El vecino accidental

Los apartamentos turísticos convierten condominios de vecinos estables en hostales

Hay un dicho inglés, tan inglés, que aconseja lo contrario de lo que tantos han hecho durante la crianza de los hijos en una urbanización a cinco minutitos de la ciudad mal contados: "Altas verjas hacen buenos vecinos". Cuántas decepciones; qué de sinsabores te da la vida en comunidad. Pero, salvo que te toque un hijo de su madre con pedigrí en el mismo portal, es mucho peor que el vecino de marras no sea tal vecino, sino un transeúnte: échale un galgo si, como bien puede suceder, es un indeseable. Un transeúnte que ocupa la casa de arriba o que ronca al otro lado de tu cabecero es un melón por calar, y un gran estrés. Apuesto a que usted prefiere un vecino hosco o algo morosillo antes que una pandilla de chavales dos días o un par de familias con gran afán turístico: vengan duchas, charlas y programaciones, tempraneos de finde, botellonas intempestivas, depreciación acelerada del ascensor, ese portón abierto. O mala fe, o simple desconocimiento de las normas explícitas y tácitas de la comunidad. Vivir en comunidad tiene un pariente mutante peor que la convivencia de bloque, rellano y derrama: el vecino y turista accidental, nada que ver con aquel personaje de William Hurt que escribía guías haciéndose el turista. Hablamos de ese espécimen en auge en nuestras ciudades, que alquila por internet a un copropietario suyo el piso de al lado de usted: 45 ó 60 vecinos de ocasión cada año. Droga dura.

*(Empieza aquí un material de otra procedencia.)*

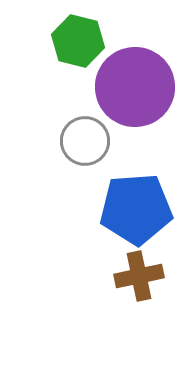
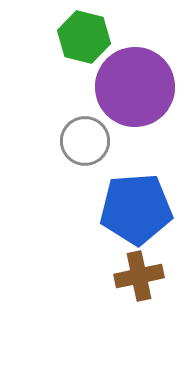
green hexagon: moved 6 px right, 4 px up
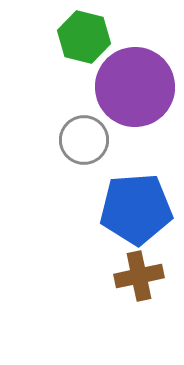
gray circle: moved 1 px left, 1 px up
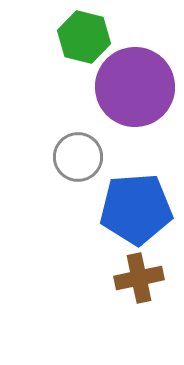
gray circle: moved 6 px left, 17 px down
brown cross: moved 2 px down
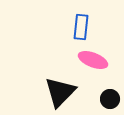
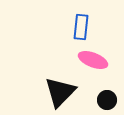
black circle: moved 3 px left, 1 px down
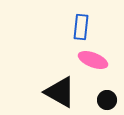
black triangle: rotated 44 degrees counterclockwise
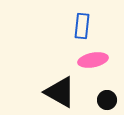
blue rectangle: moved 1 px right, 1 px up
pink ellipse: rotated 32 degrees counterclockwise
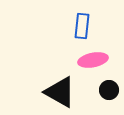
black circle: moved 2 px right, 10 px up
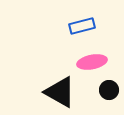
blue rectangle: rotated 70 degrees clockwise
pink ellipse: moved 1 px left, 2 px down
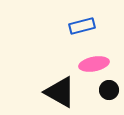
pink ellipse: moved 2 px right, 2 px down
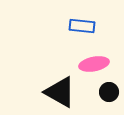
blue rectangle: rotated 20 degrees clockwise
black circle: moved 2 px down
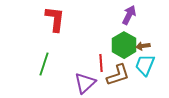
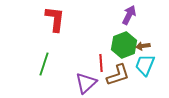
green hexagon: rotated 10 degrees clockwise
purple triangle: moved 1 px right
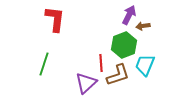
brown arrow: moved 20 px up
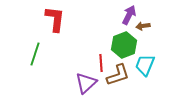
green line: moved 9 px left, 10 px up
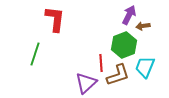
cyan trapezoid: moved 2 px down
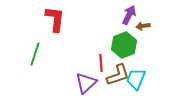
cyan trapezoid: moved 9 px left, 12 px down
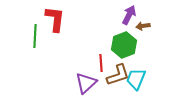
green line: moved 18 px up; rotated 15 degrees counterclockwise
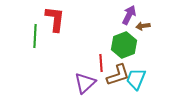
purple triangle: moved 1 px left
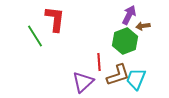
green line: rotated 35 degrees counterclockwise
green hexagon: moved 1 px right, 4 px up
red line: moved 2 px left, 1 px up
purple triangle: moved 2 px left, 1 px up
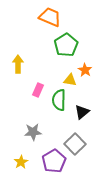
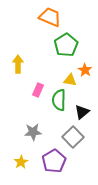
gray square: moved 2 px left, 7 px up
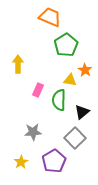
gray square: moved 2 px right, 1 px down
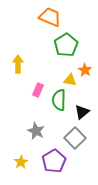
gray star: moved 3 px right, 1 px up; rotated 30 degrees clockwise
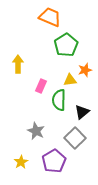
orange star: rotated 24 degrees clockwise
yellow triangle: rotated 16 degrees counterclockwise
pink rectangle: moved 3 px right, 4 px up
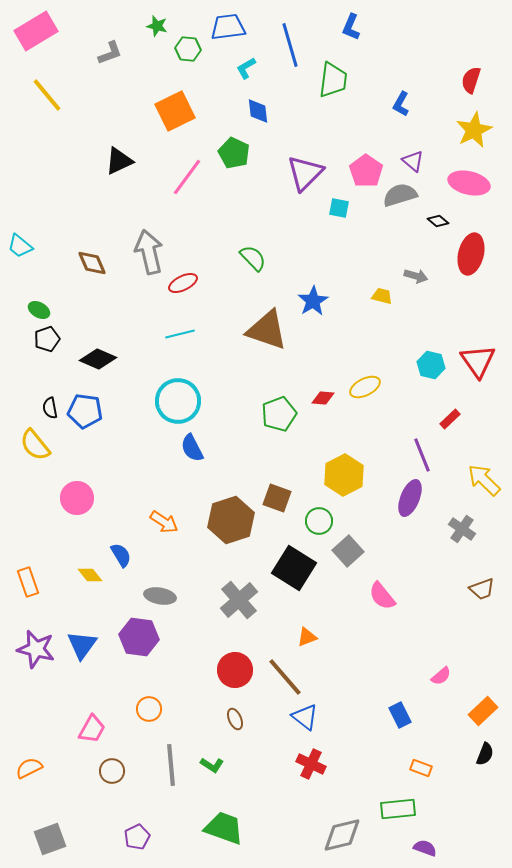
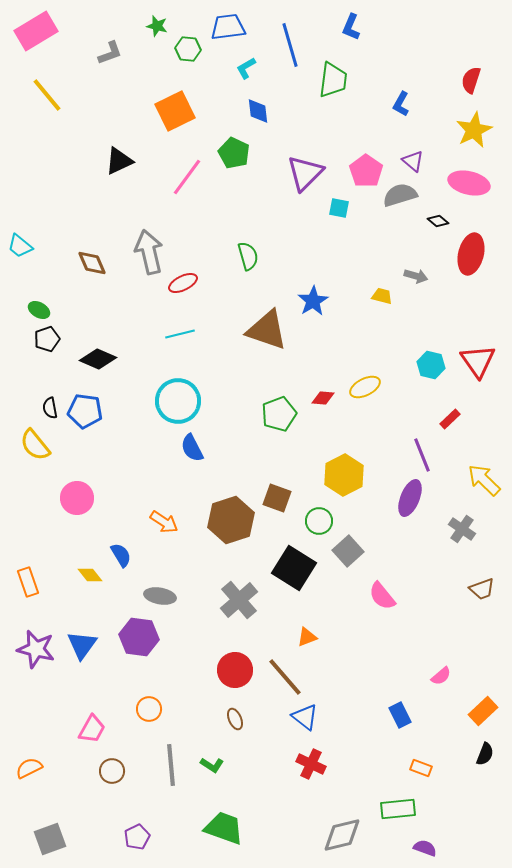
green semicircle at (253, 258): moved 5 px left, 2 px up; rotated 28 degrees clockwise
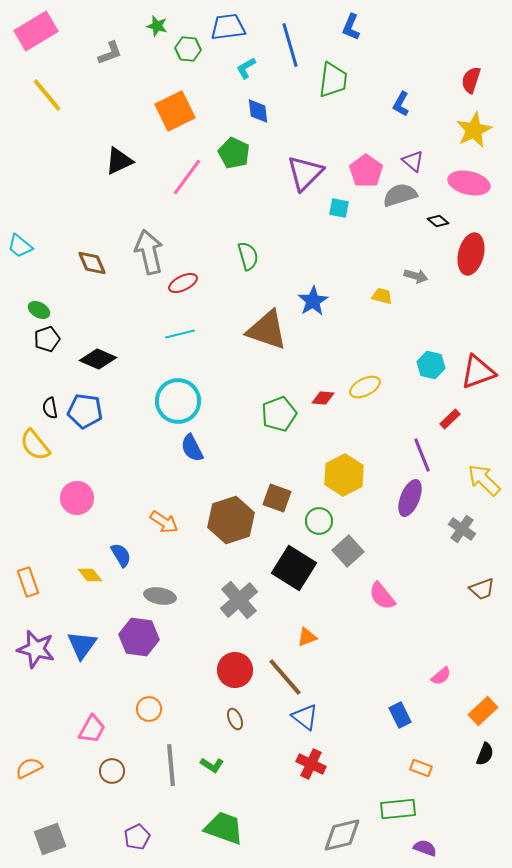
red triangle at (478, 361): moved 11 px down; rotated 45 degrees clockwise
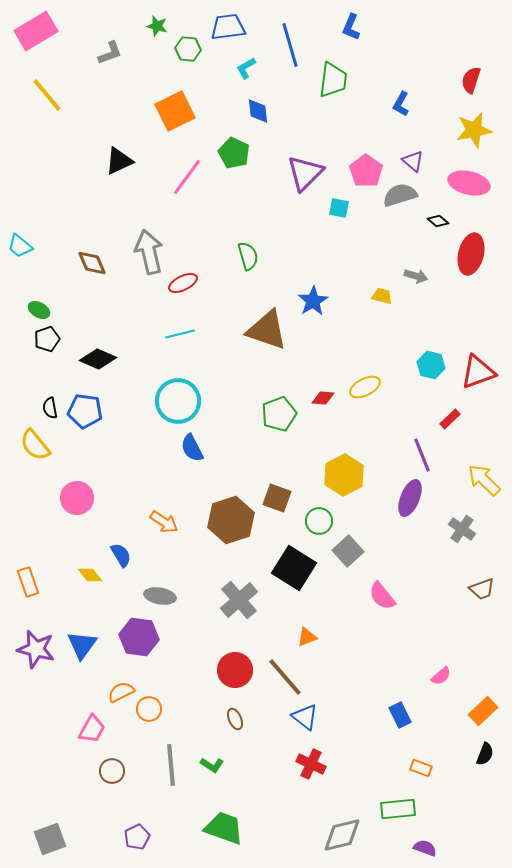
yellow star at (474, 130): rotated 15 degrees clockwise
orange semicircle at (29, 768): moved 92 px right, 76 px up
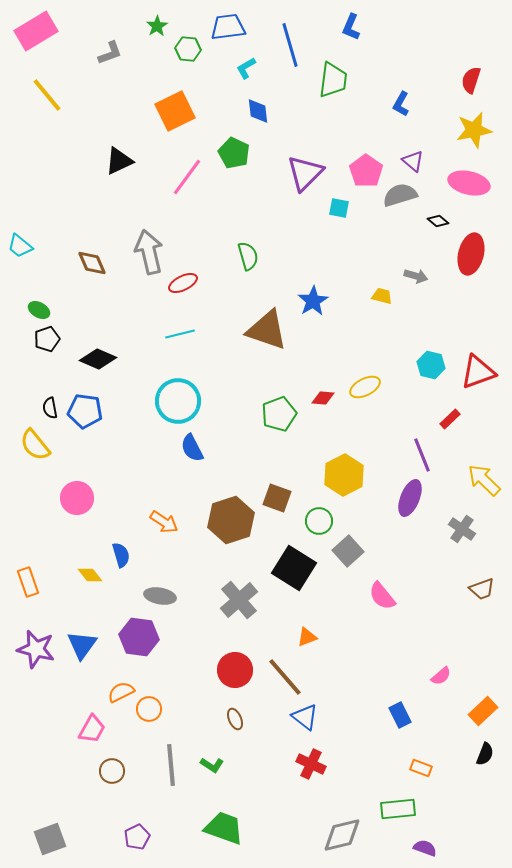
green star at (157, 26): rotated 25 degrees clockwise
blue semicircle at (121, 555): rotated 15 degrees clockwise
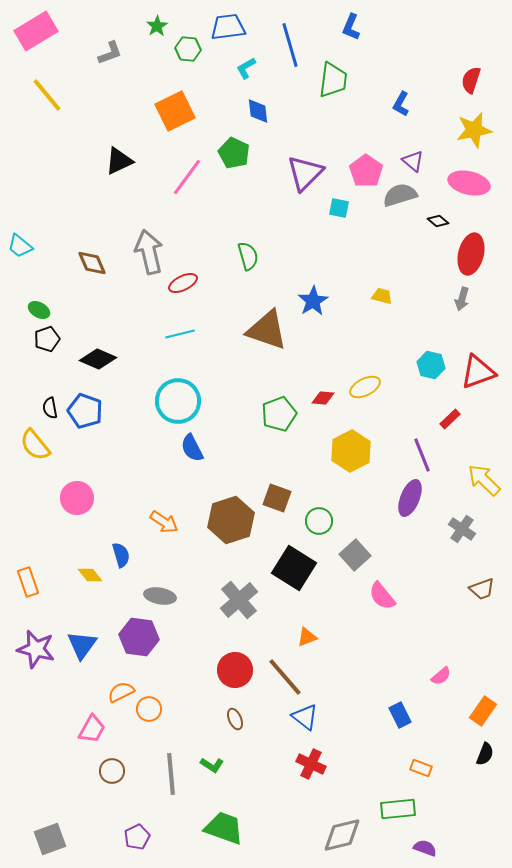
gray arrow at (416, 276): moved 46 px right, 23 px down; rotated 90 degrees clockwise
blue pentagon at (85, 411): rotated 12 degrees clockwise
yellow hexagon at (344, 475): moved 7 px right, 24 px up
gray square at (348, 551): moved 7 px right, 4 px down
orange rectangle at (483, 711): rotated 12 degrees counterclockwise
gray line at (171, 765): moved 9 px down
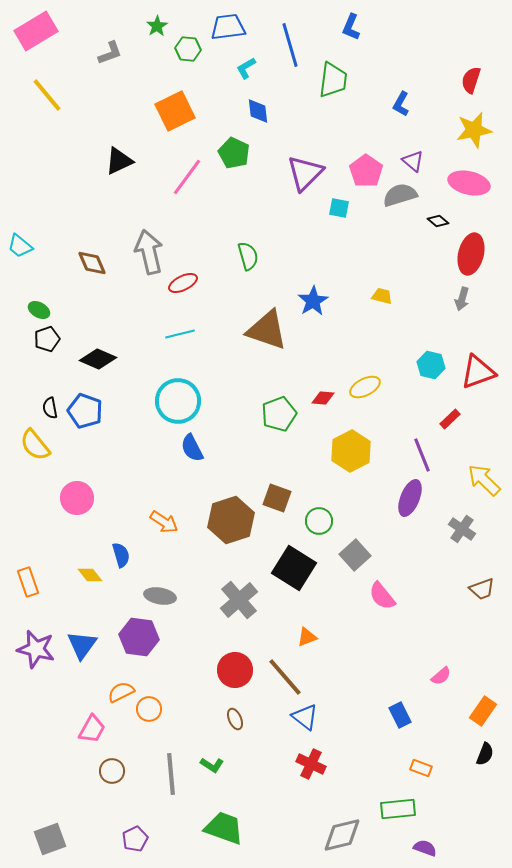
purple pentagon at (137, 837): moved 2 px left, 2 px down
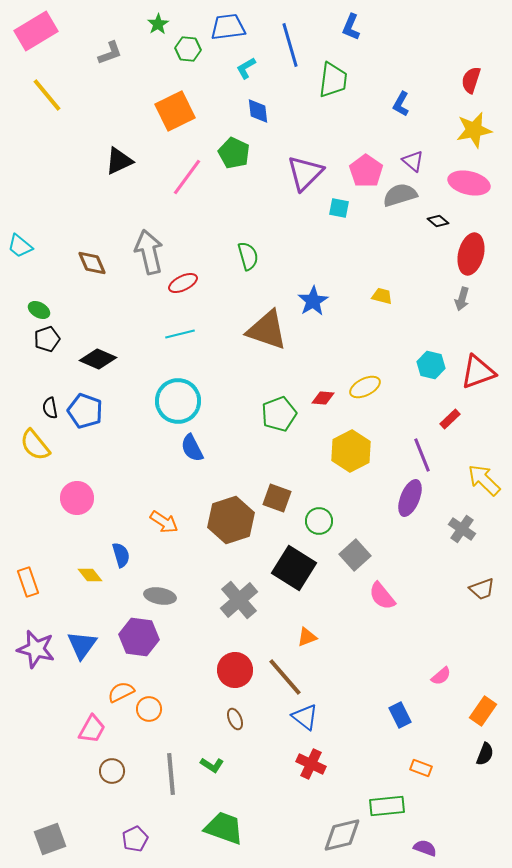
green star at (157, 26): moved 1 px right, 2 px up
green rectangle at (398, 809): moved 11 px left, 3 px up
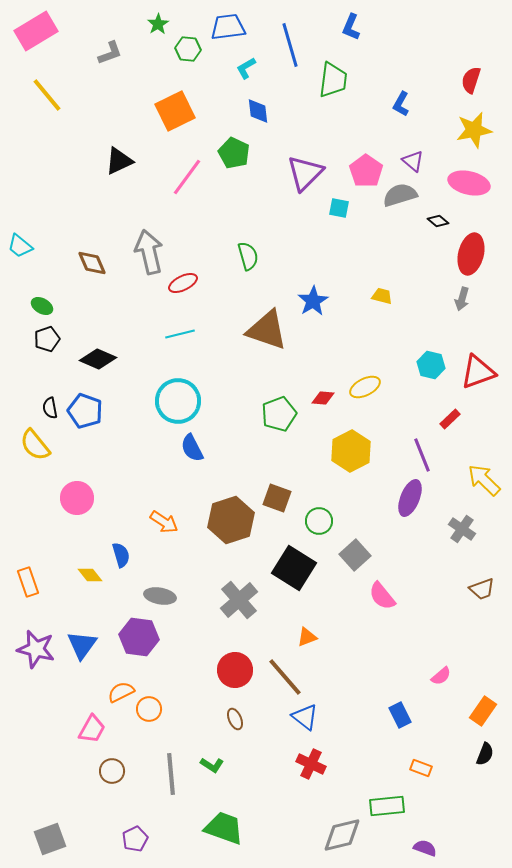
green ellipse at (39, 310): moved 3 px right, 4 px up
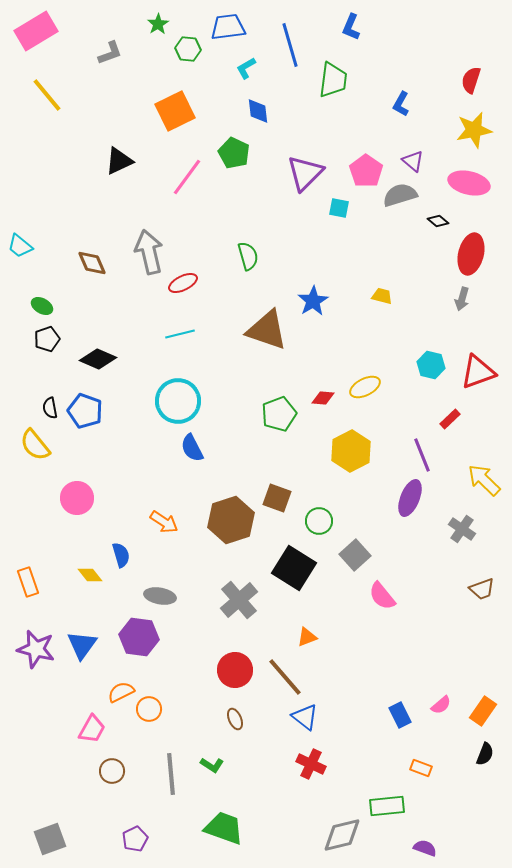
pink semicircle at (441, 676): moved 29 px down
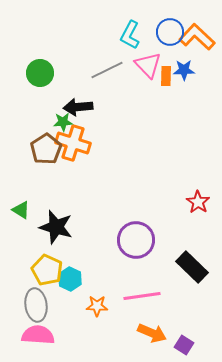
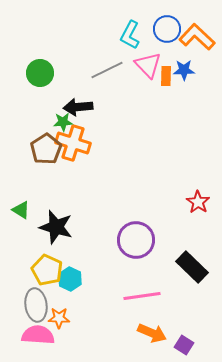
blue circle: moved 3 px left, 3 px up
orange star: moved 38 px left, 12 px down
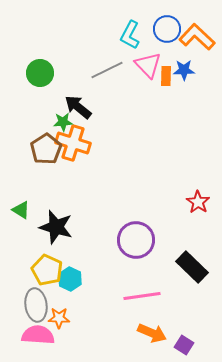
black arrow: rotated 44 degrees clockwise
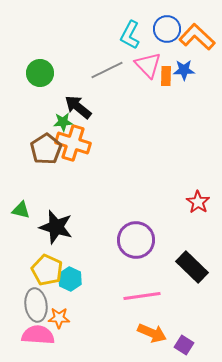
green triangle: rotated 18 degrees counterclockwise
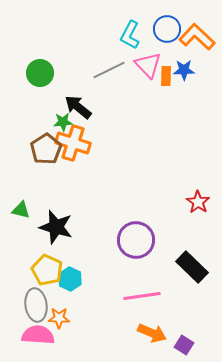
gray line: moved 2 px right
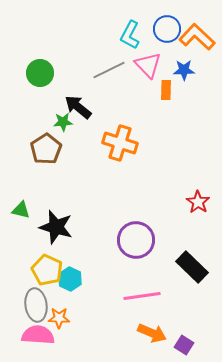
orange rectangle: moved 14 px down
orange cross: moved 47 px right
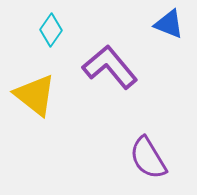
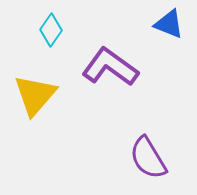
purple L-shape: rotated 14 degrees counterclockwise
yellow triangle: rotated 33 degrees clockwise
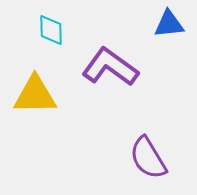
blue triangle: rotated 28 degrees counterclockwise
cyan diamond: rotated 36 degrees counterclockwise
yellow triangle: rotated 48 degrees clockwise
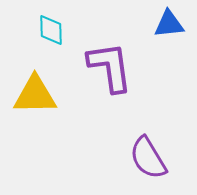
purple L-shape: rotated 46 degrees clockwise
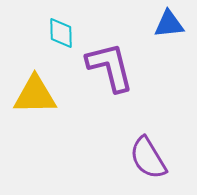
cyan diamond: moved 10 px right, 3 px down
purple L-shape: rotated 6 degrees counterclockwise
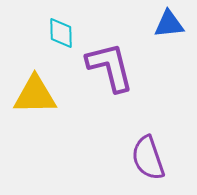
purple semicircle: rotated 12 degrees clockwise
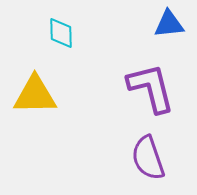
purple L-shape: moved 41 px right, 21 px down
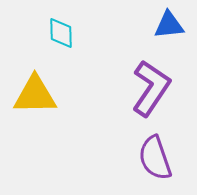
blue triangle: moved 1 px down
purple L-shape: rotated 48 degrees clockwise
purple semicircle: moved 7 px right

Pues claro: quien tiene una casa puede explotarla como estime conveniente dentro de la legalidad. He ahí el asunto: la legalidad. La administrativa, la fiscal, pero también la de los usos y costumbres del lugar. Cuando uno compra una casa para habitarla en exclusiva, espera que aquello no se convierta en un hostal. Cabe mencionar, ampliando el foco, el neologismo "gentrificación", o sea, el proceso mediante el cual la población original del barrio céntrico es desplazada por otra de poder adquisitivo mayor: por inversores que quizá ni siquiera viven en la ciudad y van a eso, a invertir. Y sobre todo es necesario recordar cómo los alquileres estables en el centro y, por ósmosis, en la periferia suben de precio como la espuma por este fenómeno que se les va de las manos a las autoridades regionales y locales. (PD: Podemos, que tanta política de sombras chinescas hace en lo nacional, sí tiene un criterio en Madrid o Barcelona ante este esquema lesivo para el nativo, ése que medio gruñe "buenos días" cada día a una gente distinta. Lo primero, defender a quien paga un alquiler a cinco años, o el IBI por habitar una casa, quizá hipotecada. Y vota.)